*Source passage*:
········

As it has come to light that the Trump administration in the United States held secret negotiations behind the scenes with Iran's leadership, global attention is focusing on who is effectively governing Iran from the shadows after the killings of the current No. 1 and No. 2 in the hierarchy plunged the country into extreme chaos.

Iran's supreme leader, Ali Khamenei, died on the 28th of last month, the day U.S. and Israeli airstrikes broke out. After that, Ali Larijani, the secretary-general of the Supreme National Security Council (SNSC) who had filled his vacancy, was also removed on the 17th. To make matters worse, Mojtaba Khamenei, Ali Khamenei's son and a strong contender to succeed him as the next supreme leader, has also disappeared. Views differ widely on Mojtaba, ranging from rumors of his death to claims that he is being treated for injuries from the airstrikes in places like Russia, but none of it has been confirmed.

········

*Source data*:
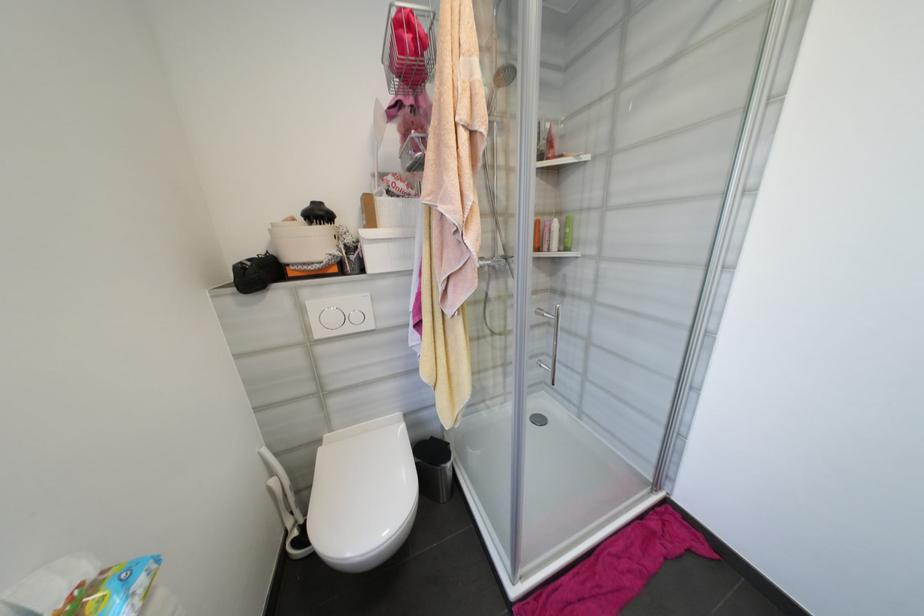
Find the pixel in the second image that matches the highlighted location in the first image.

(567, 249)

········

According to the passage on Iran's leadership, what post did Ali Larijani hold?

*Written answer*:
He was secretary-general of the Supreme National Security Council (SNSC).